I can’t remember the last time I read a book with a protagonist as distinctive as Cricket Cherpin, the seventeen-year-old narrator of Scott Blagden’s debut YA novel Dear Life, You Suck. Some reviewers have compared Cricket to Holden (Caulfield, The Catcher in the Rye) and I guess I can see it, but I found Cricket less navel-gazey and more sympathetic than Holden, although I guess that might just be a function of context.
Cricket has lived at the Naskeag Home for Boys in Maine since he was eight. The way Cricket describes it, “It was a minimum-security facility, so the joint looks more like a mansion than a penitentiary, but you’ll never catch me calling this jailhouse home.” More often than not, Cricket refers to it as “Prison.” The Home is run by Mother Mary, a formidable figure; “She’s a presence. A planet. She has her own gravity.” Cricket has a million names for Mother Mary: Mother Mary Mockery. Mother Mary Mushroom Cloud. Mother Mary Mafia. You get the picture.
Cricket’s mouth often gets him into trouble. So do his fists. Caretaker, the actual caretaker at the home, has been teaching Cricket to box for years, but he only uses his fists to protect the Little Ones – the younger boys who live at the home – and the weaker students at school. Cricket won’t start a fight, but he is certainly capable of ending it.
There are clues that Cricket has had it tough. When his flakey English teacher, Moxie Lord, asks her students to write a letter to anyone they “have beef with but ain’t ever had the nads to tell”, Cricket writes a letter to life. When Ms. Lord actually takes Cricket’s letter seriously, it compels him to dig a little deeper and in doing so he starts to unearth his trauma.
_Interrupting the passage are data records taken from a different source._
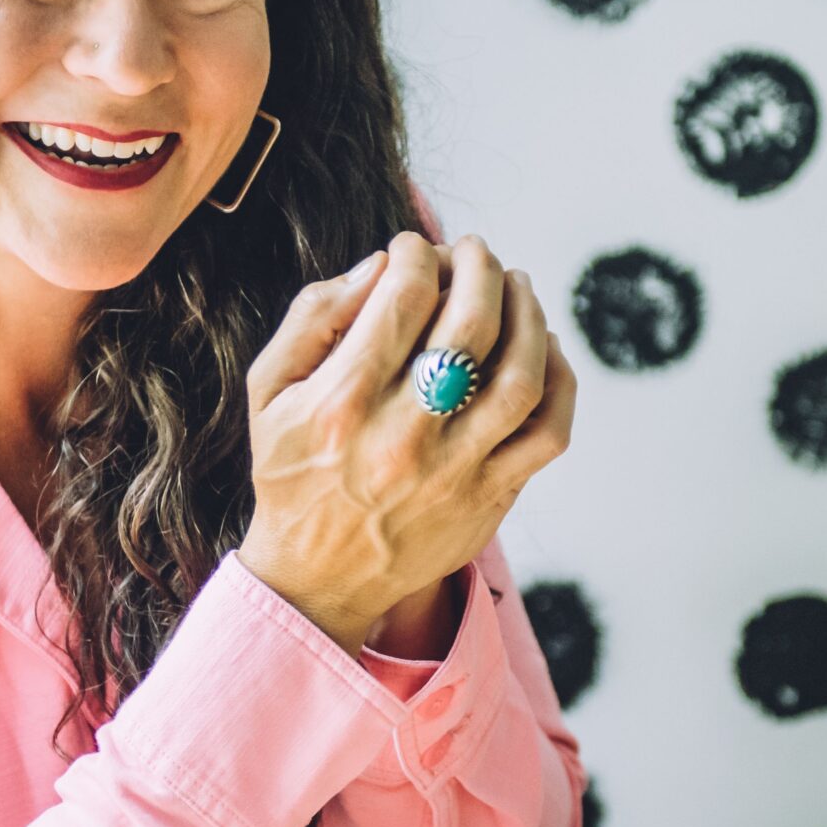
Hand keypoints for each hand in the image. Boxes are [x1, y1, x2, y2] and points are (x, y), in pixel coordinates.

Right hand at [234, 230, 575, 655]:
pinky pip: (547, 433)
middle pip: (470, 326)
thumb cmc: (292, 471)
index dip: (417, 254)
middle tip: (475, 251)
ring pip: (519, 376)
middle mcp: (402, 437)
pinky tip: (542, 347)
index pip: (403, 299)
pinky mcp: (489, 499)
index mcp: (342, 403)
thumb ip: (312, 318)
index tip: (414, 247)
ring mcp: (454, 472)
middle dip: (480, 268)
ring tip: (516, 284)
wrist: (318, 578)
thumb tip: (378, 265)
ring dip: (528, 314)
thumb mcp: (268, 390)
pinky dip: (558, 381)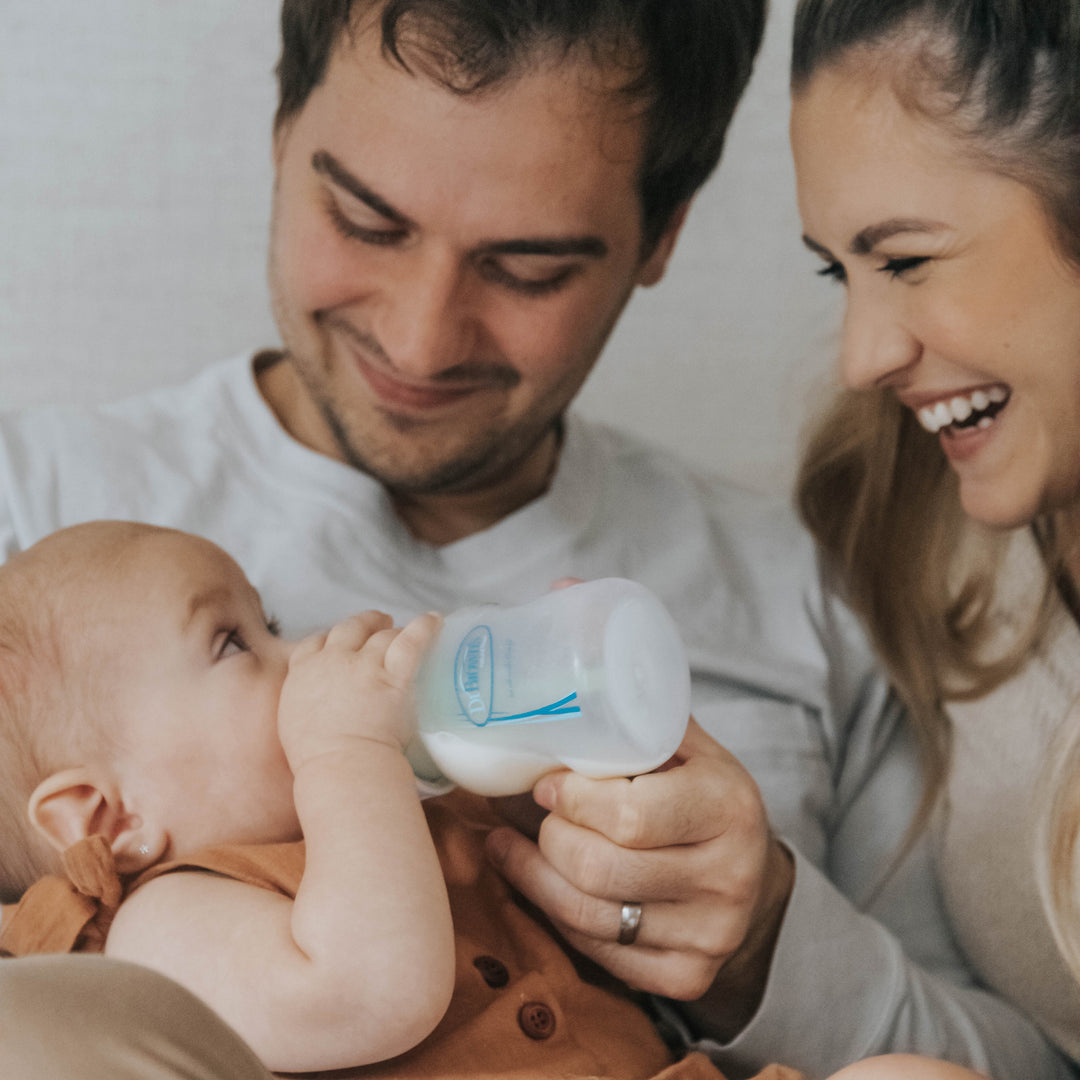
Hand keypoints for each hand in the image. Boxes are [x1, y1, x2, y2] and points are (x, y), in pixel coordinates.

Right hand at [278, 610, 441, 771]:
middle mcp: (333, 661)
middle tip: (378, 623)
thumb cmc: (317, 759)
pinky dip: (424, 627)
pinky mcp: (393, 676)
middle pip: (350, 628)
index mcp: (303, 673)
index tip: (340, 642)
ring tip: (404, 629)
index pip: (314, 643)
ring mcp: (364, 665)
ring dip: (393, 630)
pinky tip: (435, 620)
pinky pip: (411, 641)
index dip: (330, 638)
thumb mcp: (294, 723)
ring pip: (381, 635)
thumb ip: (304, 704)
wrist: (340, 767)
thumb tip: (317, 708)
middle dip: (365, 623)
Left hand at [485, 719, 792, 1032]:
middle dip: (550, 837)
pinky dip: (557, 915)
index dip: (573, 800)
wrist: (753, 874)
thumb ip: (638, 724)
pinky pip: (597, 950)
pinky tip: (541, 884)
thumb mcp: (689, 748)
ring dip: (534, 876)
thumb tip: (560, 702)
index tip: (547, 784)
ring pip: (586, 914)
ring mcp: (710, 934)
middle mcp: (727, 877)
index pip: (630, 815)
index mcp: (729, 807)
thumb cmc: (702, 795)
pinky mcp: (688, 977)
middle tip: (536, 814)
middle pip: (599, 868)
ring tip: (506, 846)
What are the prospects for a foul-mouthed, quick-tempered, irreverent teenager? Cricket might not think he has much going for him or much to look forward to beyond taking a more active role in his BFF’s drug business, but there are more people in Cricket’s corner than he realizes.
Sure, the story isn’t new, but Cricket’s distinctive voice, and good heart make Dear Life, You Suck, a total winner in my book.